Я не читала, но кивнула. Смотрела фильм, поэтому поняла о ком разговор.
— Во-о-от, нагрёб этот Корейко деньжищ на спекуляциях во время голода и тифа, и по дешёвке на закладные приобрёл особняк. Потом собрал вещички и удрал в Штаты. И, реши молодое советское государство оставить особняк себе, не пригодились бы те бумажки. Но или сразу домишко им этот почему-то не приглянулся, или потом где-то в архивах затерялся как штатная единица — его не оформили, на учёт не поставили. В бомбёжку ещё снаряд в него попал. А уже в мирное время эту рухлядь обстроили вокруг, и вроде как стал числиться старый хлам на современных планах города пустым местом. И ничего не построишь — развернуться там негде, и реставрировать как исторический объект — никому не нужен. А тут бабка того инженера из Кремниевой долины, — он щёлкнул пальцами, словно припоминая имя.
— Семёнов, — подсказала я.
— Да. Бабка его умерла, и оказались в её бумагах в том числе и документы на особняк, что ей от того самого Корейко, остались. Адвокаты парня стали поднимать архивы, узнавать, копать и где-то в Российском законодательстве нашли закорючку, что позволила оформить и особняк, и землю как собственность. Парень честно все грабительские налоги в казну заплатил, а потом, не будь дураком, и продал его с хорошим наваром.

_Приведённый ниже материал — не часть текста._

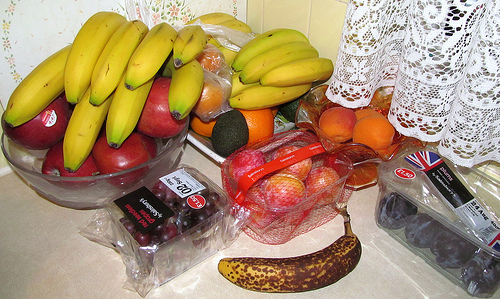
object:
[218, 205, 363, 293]
banana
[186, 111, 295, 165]
dish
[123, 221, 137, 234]
grapes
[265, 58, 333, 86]
banana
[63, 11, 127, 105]
banana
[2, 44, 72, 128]
banana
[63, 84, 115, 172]
banana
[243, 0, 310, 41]
tile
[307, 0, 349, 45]
tile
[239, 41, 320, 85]
banana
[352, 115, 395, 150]
apricots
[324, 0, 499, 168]
curatin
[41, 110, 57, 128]
sticker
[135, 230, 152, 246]
grapes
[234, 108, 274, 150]
orange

В общем, все остались довольны. Всё честно и законно. Вот так.
— А на отца он как вышел?
— Так эксперт, к которому адвокаты обратились, сам твоему отцу позвонил, когда увидел, что дом принадлежал Мелецким.
Дядя Ильдар шумно выдохнул, обдав меня тяжёлым дыханьем, и боком навалившись на стол, снова стал перебирать пустые бутылки.
И вроде всё казалось честно и законно в этой сделке, но меня так и не оставили сомненья, что за этим тоже не стоит Моцарт. Что-то не отпускало. Беспокоило. Зудело. Очень уж красиво всё складывалось. Что подвернулся это особняк именно моему отцу, и именно в то время, когда в его жизни возник кризис. А как иначе назвать желание честного интеллигентного человека ввязаться в аферу с антиквариатом?
И тут я ещё кое-что вспомнила.
— Скажите, дядя Ильдар, а то дело, связанное с подделкой предметов искусства, что вы расследовали, когда познакомились с мамой, вы помните его?
Он обернулся, «выжимая» в стакан очередную бутылку и гнусно усмехнулся:
— Я каждое своё дело помню, солнышко. И даже часть чужих, как, например, то, где твой драгоценный жених чуть не до смерти истерзал девчонку. Он, конечно, постарался такое забыть, но я не забыл…
Проклятье! Ну какой теперь антиквариат, теперь я не могла не спросить:
— Какую девчонку?
— Совсем ещё ссыкуху, не старше тебя. И вроде как был он тогда не в себе, только жену с ребёнком похоронил, и уже полгорода залил кровью: из банды Дывыдовской один Давыд и остался да два его самых отъявленных головореза. Но девчонка-то была ни при чём. Она у него, знаешь, как сучонка жила: полы мыла, стирала, жрать готовила. Придёт твой Мо, выебет её, по роже даст, чтобы под ногами не путалась, нажрётся как свинья и спать.